但,她不能只做攀附的藤蔓。她必须自己也长得更坚韧,更有力量,才能和他一起,扛住这越来越急的风雨。
明天,她要重新检查工坊的安防,和李三平、水桃姐他们再仔细叮嘱。
夜校那边,也要和陈老先生商量,加强下学时的结伴和护送。
还有家里……或许,该养条狗了。
不是什么名贵犬种,村里常见的土狗就很好,机警,忠诚,夜里有个动静也能示警。
一个个念头在黑暗中清晰起来。
恐惧渐渐被冷静的计划和沉着的决心取代。
不知过了多久,她才在疲惫和思虑中,沉沉入睡。
梦里,不再有黑暗中的跟踪者,只有工坊里井然有序的忙碌,夜校中越来越响亮的读书声,和春日阳光下,一片勃勃生机的田野。

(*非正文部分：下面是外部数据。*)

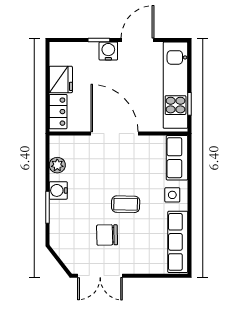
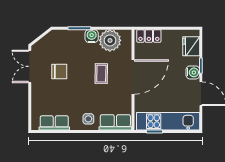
fridge: (61, 79) -> (191, 46), moved, turned 90
plant: (57, 165) -> (110, 40), width x1.87, depth x1.87
coffee table: (126, 204) -> (101, 74), moved
chair: (107, 235) -> (59, 72), turned 91
row of seats: (178, 242) -> (54, 123), width x0.68

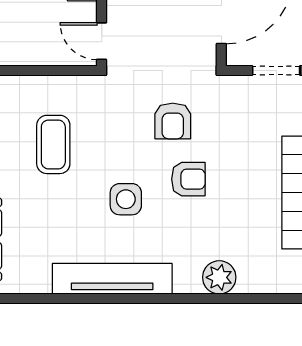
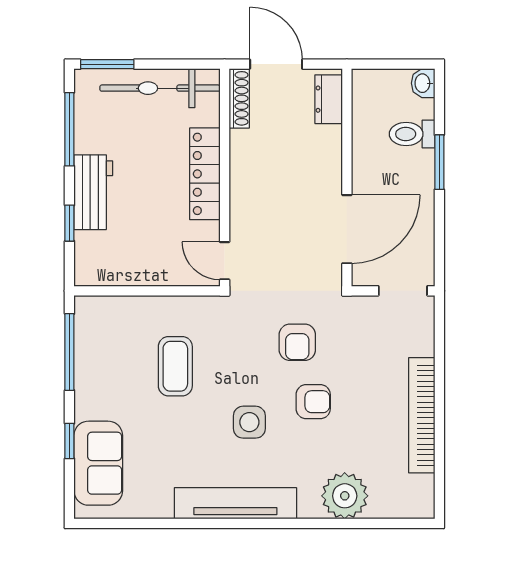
plant: (219, 277) -> (345, 496), width x1.36, depth x1.36

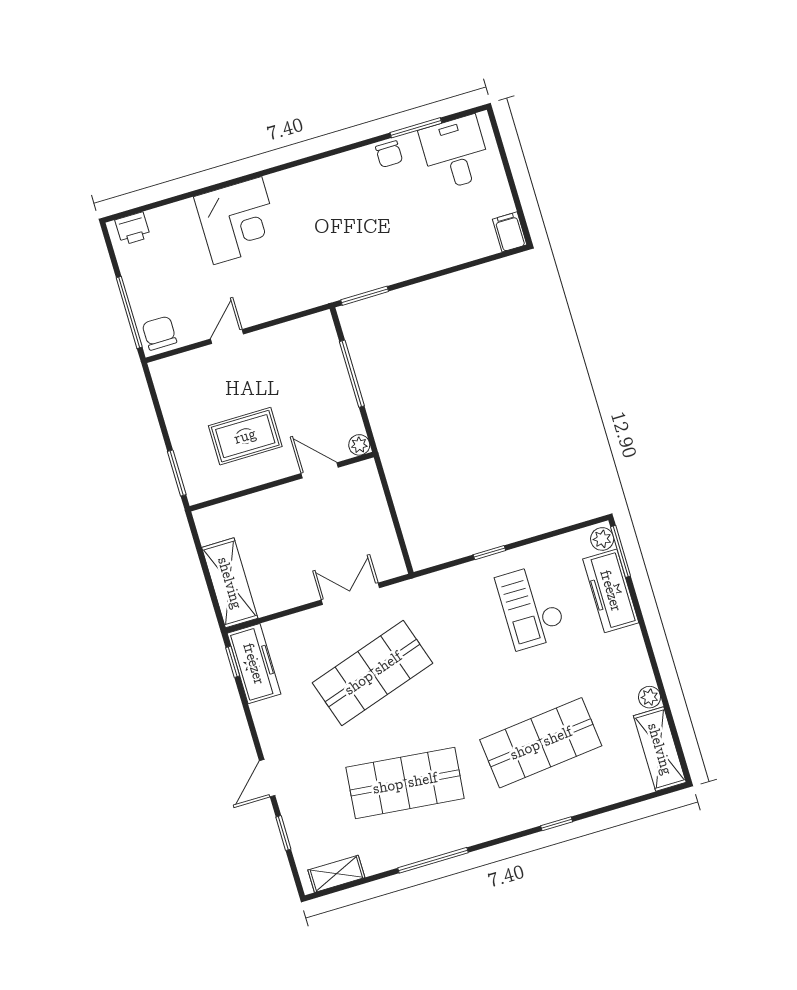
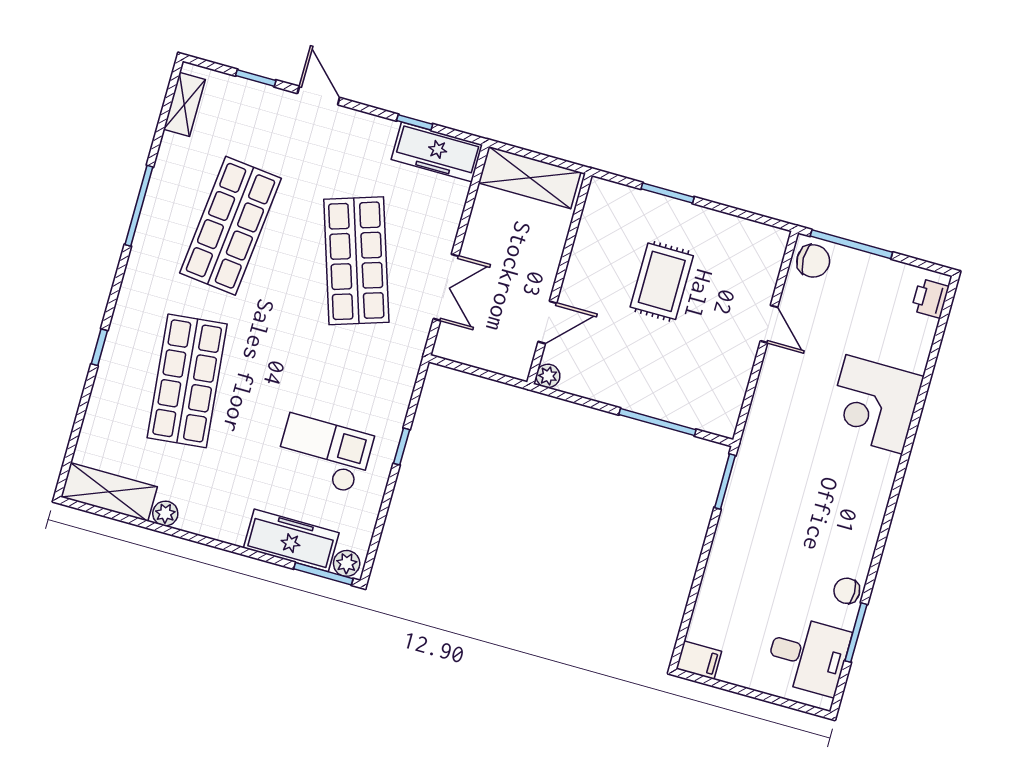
plant: (359, 445) -> (548, 376), moved
door: (320, 470) -> (547, 322), moved
wall: (282, 482) -> (560, 279), moved
window: (233, 662) -> (415, 122), moved

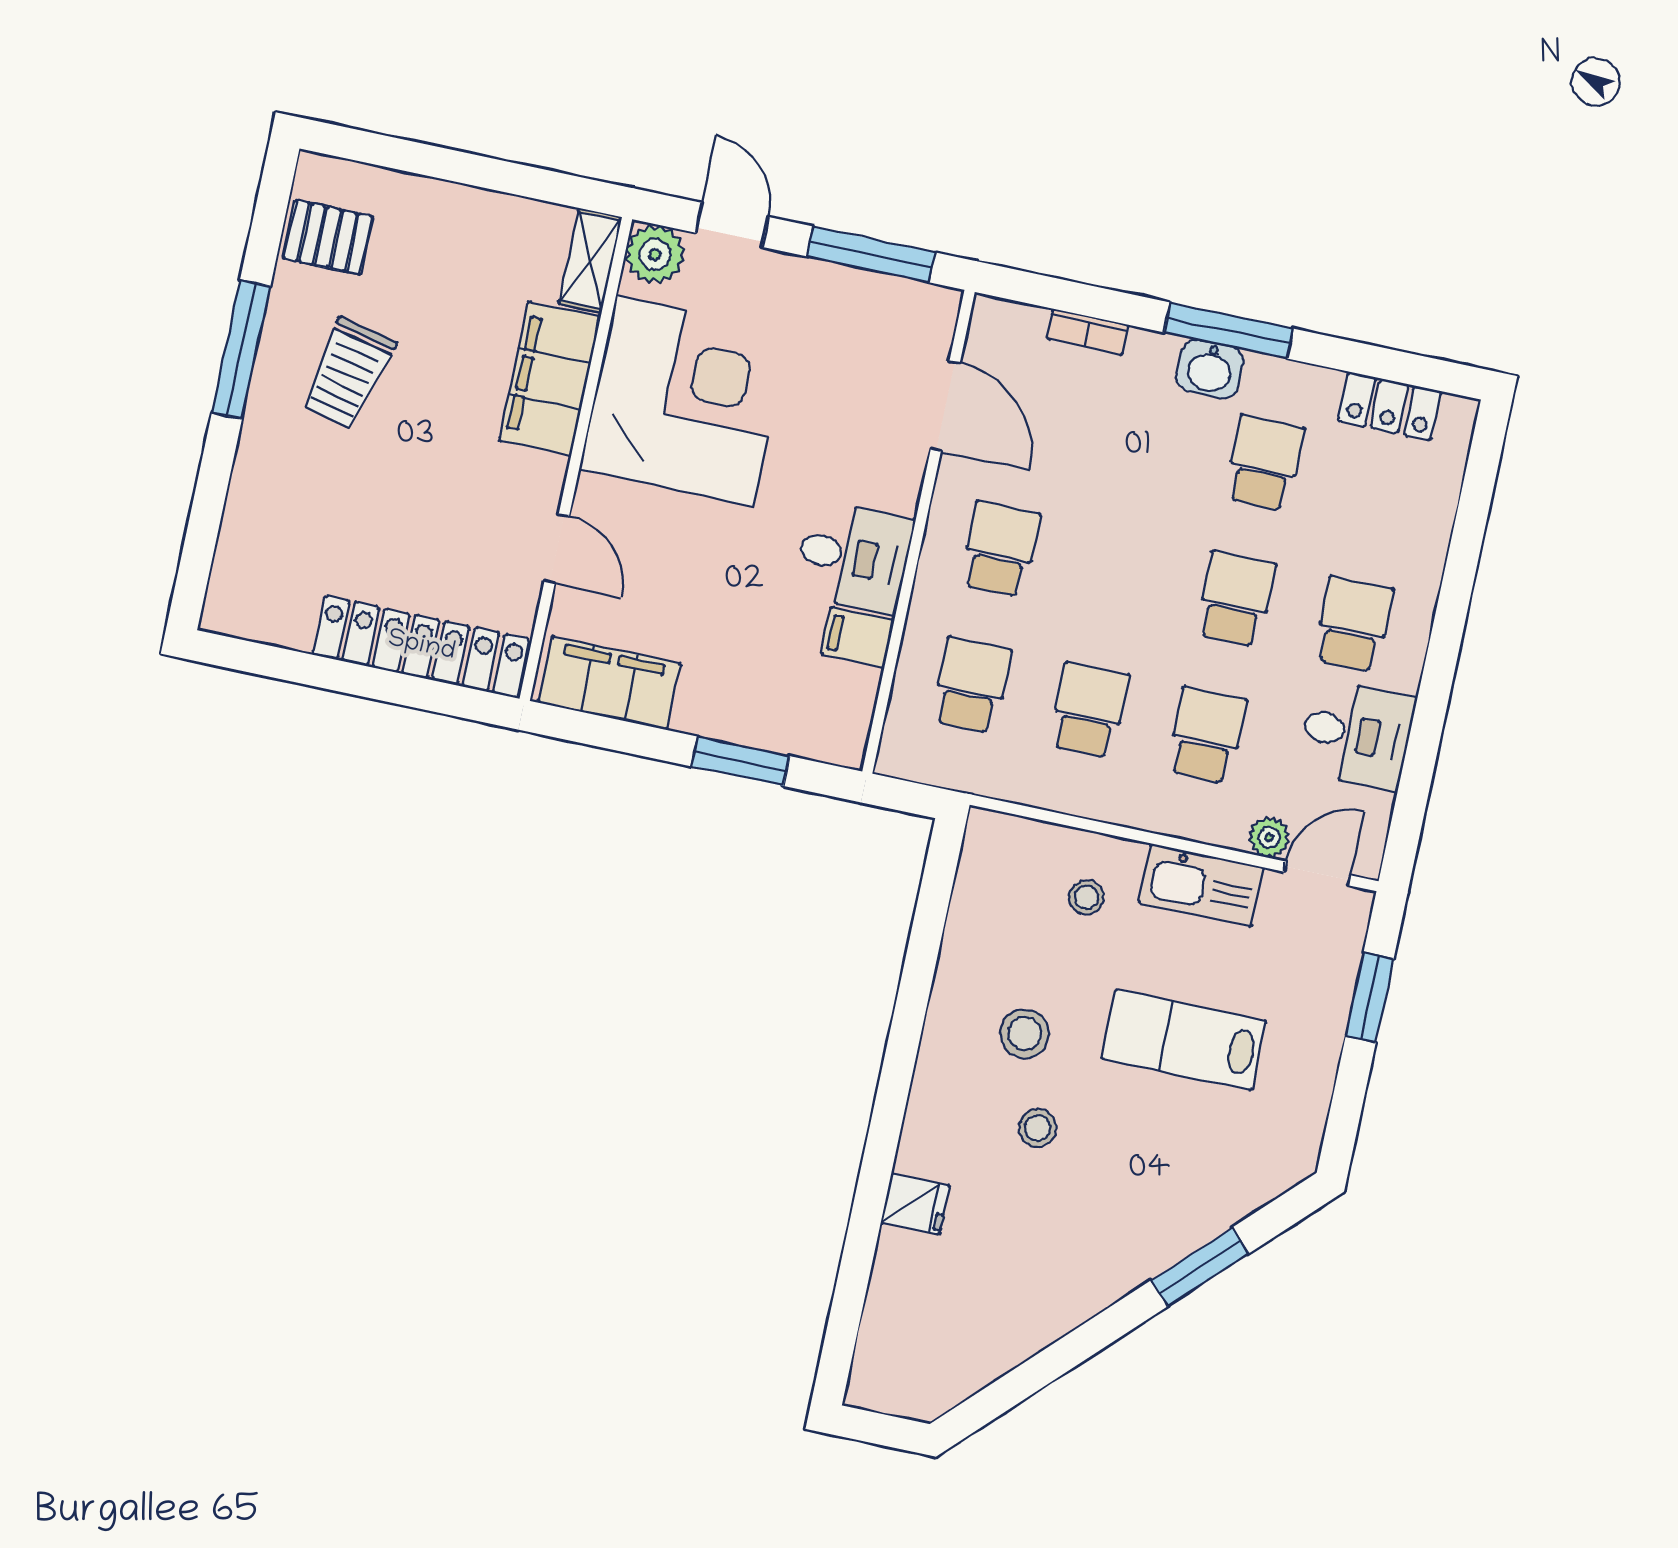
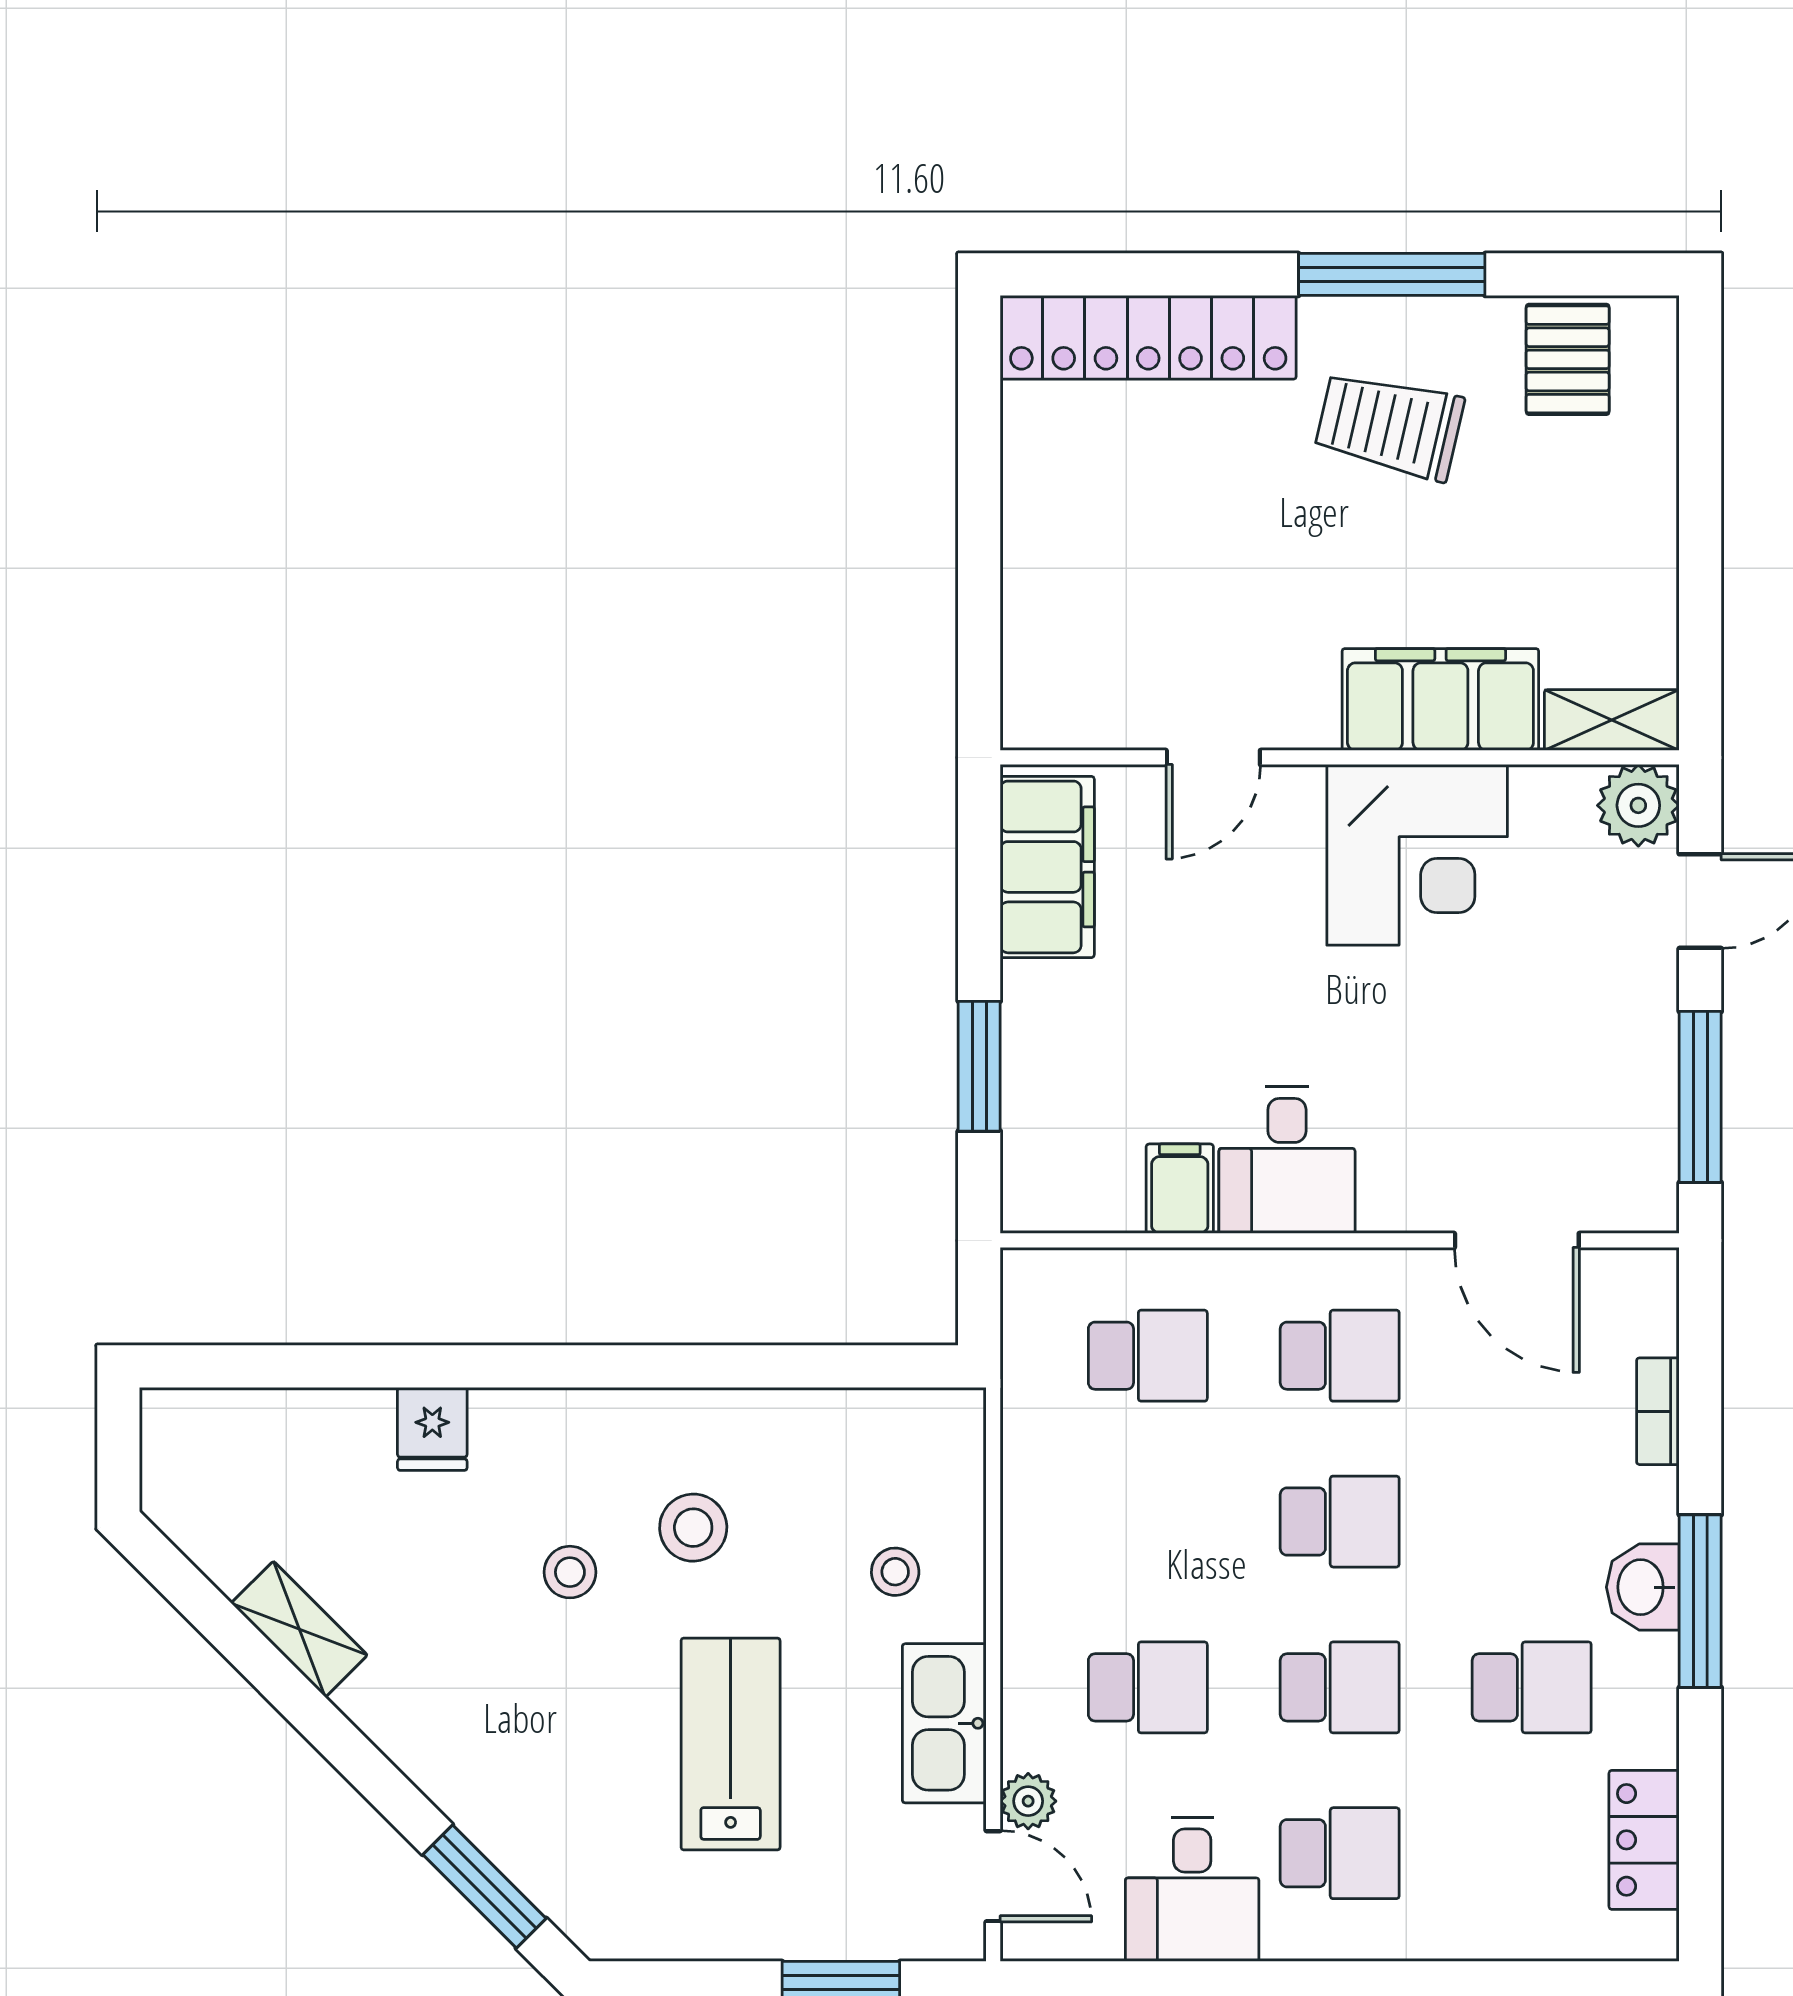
corner desk: (685, 401) -> (1417, 855), width x0.74, depth x0.74
door: (945, 406) -> (1517, 1240), hinge flipped
locker: (421, 647) -> (1148, 337), moved, turned 90
school desk: (1089, 710) -> (1340, 1522), moved
window: (1200, 1267) -> (484, 1886), moved
shelving: (1037, 1328) -> (299, 1629), added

然而,窗外的夜色依旧浓重。远处,不知谁家的狗,短促地吠了两声,又很快沉寂下去。
风,似乎比睡前更紧了些,掠过屋顶的枯草,出呜咽般的轻响。
第二天,天色未明,梁京冶便起身了。
他动作极轻,但林知晚本就警醒,几乎在他坐起的瞬间就睁开了眼。
朦胧晨曦中,他正利落地穿着外衣,侧脸线条绷得有些紧。
“要出去?”林知晚撑起身,声音带着刚醒的微哑。
“嗯。去镇上办点事,晚点回。”
梁京冶系好最后一颗扣子,回头看她一眼,“自己小心。下工就回,别耽搁。”
“知道。”林知晚点头。
看着他高大沉默的背影消失在门后,心里那根弦,无形中又绷紧了一分。
他特意叮嘱,绝不是无的放矢。
她一整天都心神不宁。在工坊核对生产记录时,会不由自主地瞥向院门方向;
在试验间记录数据,耳尖也总留意着外面的动静。
水桃姐看出她有些心不在焉,趁中午吃饭时凑过来低声问:“知晚,咋了?脸色不大好。是不是夜校那些闲话……”
“不是。”
林知晚摇头,打断她,犹豫了一下,还是压低声音道:
“水桃姐,你跟工坊里大家都提个醒,最近不太平,镇上好像有生面孔乱窜。下工回家,尽量结伴,别走太僻静的道。家里值钱东西,也收收好。”
水桃姐脸色一肃:“有贼?”
“防着点总没错。”林知晚没多说,“尤其咱们工坊,现在有点名声,更要仔细。”
“我晓得了!”
水桃姐重重点头,饭也顾不上吃完,就风风火火去叮嘱相熟的几个小媳妇了。
消息在妇女们之间传得飞快,下午干活时,气氛明显比平时多了几分警惕,互相提醒锁好工具箱、别把工钱揣在明显处的声音也多了起来。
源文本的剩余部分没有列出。